Maryland flight paramedic crews use the AFRL-developed tool as part of their standard toolset as they transport injured patients to hospitals for shock trauma treatment.
BATDOK is application smart phones or mobile devices designed to help medics monitor patients, complete documentation and support life-saving decisions in less than ideal conditions.
Credit: 354th Fighter Wing Public Affair
Credit: 354th Fighter Wing Public Affair
The idea is simple, but for medical crews on the move, useful: The app replaces pen and paper records — records tricky to use on turbulent flights or muddy battlefields.
“We are proud to deliver this technology to military and now civilian medics, helping to save lives on the battlefield and beyond,” said Brig. Gen. Robert Bogart, 711th Human Performance Wing commander. “This capability is a direct result of the powerful synergy between our engineers, operational users and medical professionals within the 711th Human Performance Wing.”
Word is starting to spread. Gregory Burnett, a lead engineer and product manager with the 711th Human Performance Wing at Wright-Patterson, said the Air Force is getting requests from multiple states for more information about BATDOK.
Murray said so far, BATDOK has worked well for him and his colleagues. It can automatically convey to a receiving trauma center a lot of information about incoming patients, streaming data about vitals and more.
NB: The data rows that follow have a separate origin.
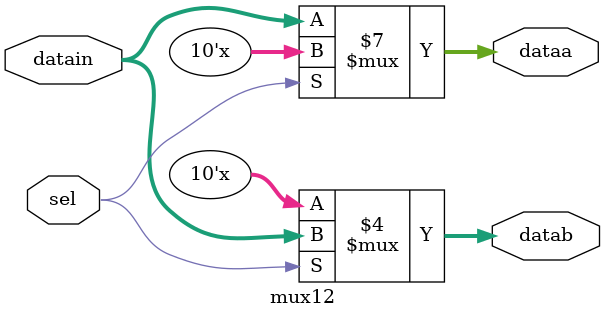
<source format=v>
module mux21(dataout,dataa,datab,sel);
input [11:0]dataa,datab;
input sel ;
output [11:0]dataout;
reg [11:0]dataout;
always@ *
if (sel==0)
dataout<=dataa;
else
dataout<=datab;
endmodule


module mux12(dataa,datab,sel,datain);
input [9:0]datain;
input sel;
output [9:0]dataa,datab;
reg [9:0]dataa,datab;
 always@ *
if (sel==0)
dataa<=datain;
else
datab<=datain;
endmodule 




</source>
“We are doing the first 10 to 15 to maybe 20 minutes of emergency care for these patients,” Murray said. “Our patient population is almost all trauma patients. These are very severely injured people that we’re taking care of. We’re trying to secure an airway, start blood transfusions, so all sorts of advanced stuff.”
Once a medical evacuation flight is airborne, it’s usually just two paramedics in the back of aircraft, he said. Sometimes, they have to try to communicate via radio, and those calls can become fragmented.
Automatically and instantly streaming information to hospitals who will receive these patients is a key capability.
“If we’re super busy, we’ve had times where we’ve had to ask pilots to call the hospitals for us,” Murray said. “All of our hands are tied trying to keep somebody alive.”
He has been able to use BATDOK to calculate how much of a patient’s body has been burned, for example.
BATDOK “was designed to be in those forward-contested environments,” Burnett said. “And it really was put together understanding the end-user.”
The tool has been in the spotlight before. In 2023, the military’s Joint Operational Medicine Information Systems picked BATDOK for use by all military branches as the joint integrated electronic health record for point-of-injury and care on the move.